>> Begin

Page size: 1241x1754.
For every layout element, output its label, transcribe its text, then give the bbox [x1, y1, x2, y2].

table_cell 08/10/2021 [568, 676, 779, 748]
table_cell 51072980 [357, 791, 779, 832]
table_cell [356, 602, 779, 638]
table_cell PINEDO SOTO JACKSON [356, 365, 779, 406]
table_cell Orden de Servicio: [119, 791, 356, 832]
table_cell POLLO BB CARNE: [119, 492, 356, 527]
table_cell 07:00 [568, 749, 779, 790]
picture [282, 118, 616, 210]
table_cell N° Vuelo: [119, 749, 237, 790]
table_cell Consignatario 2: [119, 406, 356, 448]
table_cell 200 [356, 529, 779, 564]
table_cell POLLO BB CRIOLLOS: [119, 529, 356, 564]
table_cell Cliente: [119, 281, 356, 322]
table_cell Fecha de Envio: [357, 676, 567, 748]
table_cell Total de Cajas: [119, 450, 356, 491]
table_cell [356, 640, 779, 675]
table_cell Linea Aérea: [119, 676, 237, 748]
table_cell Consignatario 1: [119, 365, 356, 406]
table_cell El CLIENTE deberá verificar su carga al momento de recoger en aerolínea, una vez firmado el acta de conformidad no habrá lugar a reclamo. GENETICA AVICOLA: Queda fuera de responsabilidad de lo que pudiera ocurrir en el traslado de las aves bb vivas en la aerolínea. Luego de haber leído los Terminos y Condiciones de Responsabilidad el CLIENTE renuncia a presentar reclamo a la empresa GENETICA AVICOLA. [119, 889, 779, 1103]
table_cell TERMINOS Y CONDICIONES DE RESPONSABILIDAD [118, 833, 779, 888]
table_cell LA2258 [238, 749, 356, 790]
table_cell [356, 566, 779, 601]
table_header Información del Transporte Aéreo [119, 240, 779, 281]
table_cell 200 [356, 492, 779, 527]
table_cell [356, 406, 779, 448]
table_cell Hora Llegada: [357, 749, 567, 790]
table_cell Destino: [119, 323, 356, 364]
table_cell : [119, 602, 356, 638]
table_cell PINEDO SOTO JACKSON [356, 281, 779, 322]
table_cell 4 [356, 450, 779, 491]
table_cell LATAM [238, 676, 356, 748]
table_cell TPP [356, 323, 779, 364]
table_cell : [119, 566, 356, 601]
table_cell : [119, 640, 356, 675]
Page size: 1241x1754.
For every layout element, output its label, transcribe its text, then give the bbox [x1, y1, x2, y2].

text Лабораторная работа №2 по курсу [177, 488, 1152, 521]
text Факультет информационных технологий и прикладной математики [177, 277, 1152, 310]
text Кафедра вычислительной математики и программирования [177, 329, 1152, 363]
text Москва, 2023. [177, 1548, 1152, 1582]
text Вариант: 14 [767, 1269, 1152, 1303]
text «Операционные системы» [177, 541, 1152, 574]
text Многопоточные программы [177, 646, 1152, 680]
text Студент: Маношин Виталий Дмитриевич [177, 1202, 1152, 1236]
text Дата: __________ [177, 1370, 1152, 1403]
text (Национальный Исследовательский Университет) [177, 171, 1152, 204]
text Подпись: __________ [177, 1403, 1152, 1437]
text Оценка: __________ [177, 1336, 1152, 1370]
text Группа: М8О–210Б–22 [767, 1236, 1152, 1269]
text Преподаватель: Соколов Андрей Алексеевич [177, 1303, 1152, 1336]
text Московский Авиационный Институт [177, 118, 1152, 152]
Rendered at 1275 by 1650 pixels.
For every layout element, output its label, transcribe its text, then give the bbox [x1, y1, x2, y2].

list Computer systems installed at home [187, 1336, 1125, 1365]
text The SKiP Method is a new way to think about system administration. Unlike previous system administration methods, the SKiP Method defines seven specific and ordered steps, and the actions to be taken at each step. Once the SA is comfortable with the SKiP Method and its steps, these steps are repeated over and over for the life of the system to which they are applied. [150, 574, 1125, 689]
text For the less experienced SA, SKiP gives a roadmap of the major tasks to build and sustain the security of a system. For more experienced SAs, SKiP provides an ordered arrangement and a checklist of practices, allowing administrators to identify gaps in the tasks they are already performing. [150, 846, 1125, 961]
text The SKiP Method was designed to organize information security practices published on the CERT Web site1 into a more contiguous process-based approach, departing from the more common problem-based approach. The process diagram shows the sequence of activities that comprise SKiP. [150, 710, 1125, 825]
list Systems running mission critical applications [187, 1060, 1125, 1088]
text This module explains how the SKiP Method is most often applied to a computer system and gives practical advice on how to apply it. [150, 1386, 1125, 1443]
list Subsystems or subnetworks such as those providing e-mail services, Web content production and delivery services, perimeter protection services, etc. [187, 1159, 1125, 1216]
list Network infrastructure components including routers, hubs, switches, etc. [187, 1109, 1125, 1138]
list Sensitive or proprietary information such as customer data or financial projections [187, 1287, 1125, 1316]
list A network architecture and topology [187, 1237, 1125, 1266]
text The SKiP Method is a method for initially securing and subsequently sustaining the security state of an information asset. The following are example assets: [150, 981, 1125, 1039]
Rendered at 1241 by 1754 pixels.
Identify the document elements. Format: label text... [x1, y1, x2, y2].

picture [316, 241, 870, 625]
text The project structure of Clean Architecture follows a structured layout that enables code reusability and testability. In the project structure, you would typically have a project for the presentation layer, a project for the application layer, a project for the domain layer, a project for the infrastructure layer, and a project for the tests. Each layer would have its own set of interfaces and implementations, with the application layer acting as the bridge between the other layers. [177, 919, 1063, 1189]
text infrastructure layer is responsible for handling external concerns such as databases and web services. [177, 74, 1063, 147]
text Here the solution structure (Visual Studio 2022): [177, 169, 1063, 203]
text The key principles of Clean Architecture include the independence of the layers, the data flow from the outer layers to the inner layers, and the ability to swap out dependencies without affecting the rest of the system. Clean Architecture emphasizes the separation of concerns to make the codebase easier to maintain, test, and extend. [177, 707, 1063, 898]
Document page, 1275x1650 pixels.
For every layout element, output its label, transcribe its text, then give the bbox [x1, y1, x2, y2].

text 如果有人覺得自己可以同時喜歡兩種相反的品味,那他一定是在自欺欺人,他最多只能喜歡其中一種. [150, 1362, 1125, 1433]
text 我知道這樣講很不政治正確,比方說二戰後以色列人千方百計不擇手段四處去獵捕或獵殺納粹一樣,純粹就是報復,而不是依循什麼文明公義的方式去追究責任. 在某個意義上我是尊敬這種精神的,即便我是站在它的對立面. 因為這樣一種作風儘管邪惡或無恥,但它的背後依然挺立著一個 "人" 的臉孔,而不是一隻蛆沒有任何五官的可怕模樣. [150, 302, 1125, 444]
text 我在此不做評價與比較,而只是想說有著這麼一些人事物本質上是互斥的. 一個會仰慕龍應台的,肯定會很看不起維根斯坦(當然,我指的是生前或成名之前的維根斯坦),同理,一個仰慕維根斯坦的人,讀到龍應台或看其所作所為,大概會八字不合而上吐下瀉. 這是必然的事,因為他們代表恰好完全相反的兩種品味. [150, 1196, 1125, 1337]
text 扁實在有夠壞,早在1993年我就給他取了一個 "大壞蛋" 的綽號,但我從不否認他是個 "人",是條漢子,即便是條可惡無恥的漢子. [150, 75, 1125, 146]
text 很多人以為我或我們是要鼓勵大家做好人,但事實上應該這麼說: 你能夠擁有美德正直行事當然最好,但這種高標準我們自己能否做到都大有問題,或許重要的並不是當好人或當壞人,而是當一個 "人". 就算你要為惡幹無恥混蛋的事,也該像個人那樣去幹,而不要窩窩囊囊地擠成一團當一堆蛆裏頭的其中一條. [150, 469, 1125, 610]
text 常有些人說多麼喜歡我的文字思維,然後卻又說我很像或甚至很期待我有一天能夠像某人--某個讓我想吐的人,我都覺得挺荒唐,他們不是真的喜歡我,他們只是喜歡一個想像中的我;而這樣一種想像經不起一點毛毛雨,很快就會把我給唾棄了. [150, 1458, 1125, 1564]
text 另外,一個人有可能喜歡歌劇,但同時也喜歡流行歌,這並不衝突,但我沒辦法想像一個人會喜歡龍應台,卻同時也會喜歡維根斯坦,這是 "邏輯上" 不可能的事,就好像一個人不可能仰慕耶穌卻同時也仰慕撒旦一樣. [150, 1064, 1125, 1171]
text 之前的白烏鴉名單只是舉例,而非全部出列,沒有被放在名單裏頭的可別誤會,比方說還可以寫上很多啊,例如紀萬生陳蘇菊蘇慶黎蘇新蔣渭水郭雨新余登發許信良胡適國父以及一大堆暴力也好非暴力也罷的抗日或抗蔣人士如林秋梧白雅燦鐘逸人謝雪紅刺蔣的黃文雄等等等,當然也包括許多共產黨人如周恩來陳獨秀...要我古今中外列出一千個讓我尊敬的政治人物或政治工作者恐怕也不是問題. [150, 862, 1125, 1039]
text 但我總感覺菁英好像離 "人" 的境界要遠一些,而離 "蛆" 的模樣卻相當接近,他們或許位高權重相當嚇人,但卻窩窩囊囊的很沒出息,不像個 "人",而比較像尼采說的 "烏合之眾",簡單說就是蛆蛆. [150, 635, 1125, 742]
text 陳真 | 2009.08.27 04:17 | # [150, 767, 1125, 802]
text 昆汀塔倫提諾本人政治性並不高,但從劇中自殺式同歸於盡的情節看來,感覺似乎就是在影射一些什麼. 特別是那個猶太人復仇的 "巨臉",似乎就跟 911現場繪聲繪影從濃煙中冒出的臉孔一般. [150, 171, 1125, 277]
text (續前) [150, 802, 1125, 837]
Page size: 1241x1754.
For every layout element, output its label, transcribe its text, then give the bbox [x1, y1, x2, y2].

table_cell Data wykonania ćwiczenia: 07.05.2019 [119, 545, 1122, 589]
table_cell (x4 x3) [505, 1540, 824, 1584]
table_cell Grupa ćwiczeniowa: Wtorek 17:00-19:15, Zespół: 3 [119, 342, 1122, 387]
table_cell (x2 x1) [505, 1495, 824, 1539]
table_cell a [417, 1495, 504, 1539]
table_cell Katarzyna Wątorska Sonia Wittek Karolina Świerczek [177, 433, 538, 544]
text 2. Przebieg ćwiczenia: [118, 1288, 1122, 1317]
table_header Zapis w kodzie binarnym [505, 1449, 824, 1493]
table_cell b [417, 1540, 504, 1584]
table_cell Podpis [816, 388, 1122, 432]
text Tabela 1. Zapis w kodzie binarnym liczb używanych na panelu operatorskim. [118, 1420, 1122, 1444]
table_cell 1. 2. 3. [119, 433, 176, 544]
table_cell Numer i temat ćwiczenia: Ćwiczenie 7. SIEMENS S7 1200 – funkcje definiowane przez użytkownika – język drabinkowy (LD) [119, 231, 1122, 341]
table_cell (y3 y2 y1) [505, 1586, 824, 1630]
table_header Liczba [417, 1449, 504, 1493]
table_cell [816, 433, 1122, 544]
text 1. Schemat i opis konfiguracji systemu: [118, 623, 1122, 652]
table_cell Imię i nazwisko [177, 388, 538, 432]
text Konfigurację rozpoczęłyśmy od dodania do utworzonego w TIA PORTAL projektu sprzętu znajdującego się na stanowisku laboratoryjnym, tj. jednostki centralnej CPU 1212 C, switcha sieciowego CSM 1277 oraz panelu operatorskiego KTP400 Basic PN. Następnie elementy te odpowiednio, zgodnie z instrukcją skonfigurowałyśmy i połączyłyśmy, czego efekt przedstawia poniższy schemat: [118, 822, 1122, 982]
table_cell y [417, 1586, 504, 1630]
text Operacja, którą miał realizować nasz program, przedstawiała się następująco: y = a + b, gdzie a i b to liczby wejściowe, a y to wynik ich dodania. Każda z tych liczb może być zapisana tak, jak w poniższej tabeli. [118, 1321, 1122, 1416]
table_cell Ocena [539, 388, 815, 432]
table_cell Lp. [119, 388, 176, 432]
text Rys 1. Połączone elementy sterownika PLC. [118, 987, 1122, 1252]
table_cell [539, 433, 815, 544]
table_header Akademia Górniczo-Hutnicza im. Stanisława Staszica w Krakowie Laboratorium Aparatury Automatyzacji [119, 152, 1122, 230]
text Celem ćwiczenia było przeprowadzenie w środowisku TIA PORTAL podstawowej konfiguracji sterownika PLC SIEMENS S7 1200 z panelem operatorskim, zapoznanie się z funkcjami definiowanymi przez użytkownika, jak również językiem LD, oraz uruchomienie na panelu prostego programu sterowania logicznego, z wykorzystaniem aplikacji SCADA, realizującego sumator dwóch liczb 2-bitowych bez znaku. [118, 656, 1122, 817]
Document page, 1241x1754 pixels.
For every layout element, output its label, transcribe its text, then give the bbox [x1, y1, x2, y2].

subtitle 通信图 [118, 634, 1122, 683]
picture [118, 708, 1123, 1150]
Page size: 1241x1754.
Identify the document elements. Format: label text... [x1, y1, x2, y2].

>> End

Rewrite the data as a Markdown table with the columns "Row" and "Line", starting with the line that contains "subtitle 通信图 [118, 634, 1122, 683]" and continuing through the end of the data. Number each row and leave out blank lines.

| Row | Line |
|---|---|
| 1 | subtitle 通信图 [118, 634, 1122, 683] |
| 2 | picture [118, 708, 1123, 1150] |
| 3 | Page size: 1241x1754. |
| 4 | Identify the document elements. Format: label text... [x1, y1, x2, y2]. |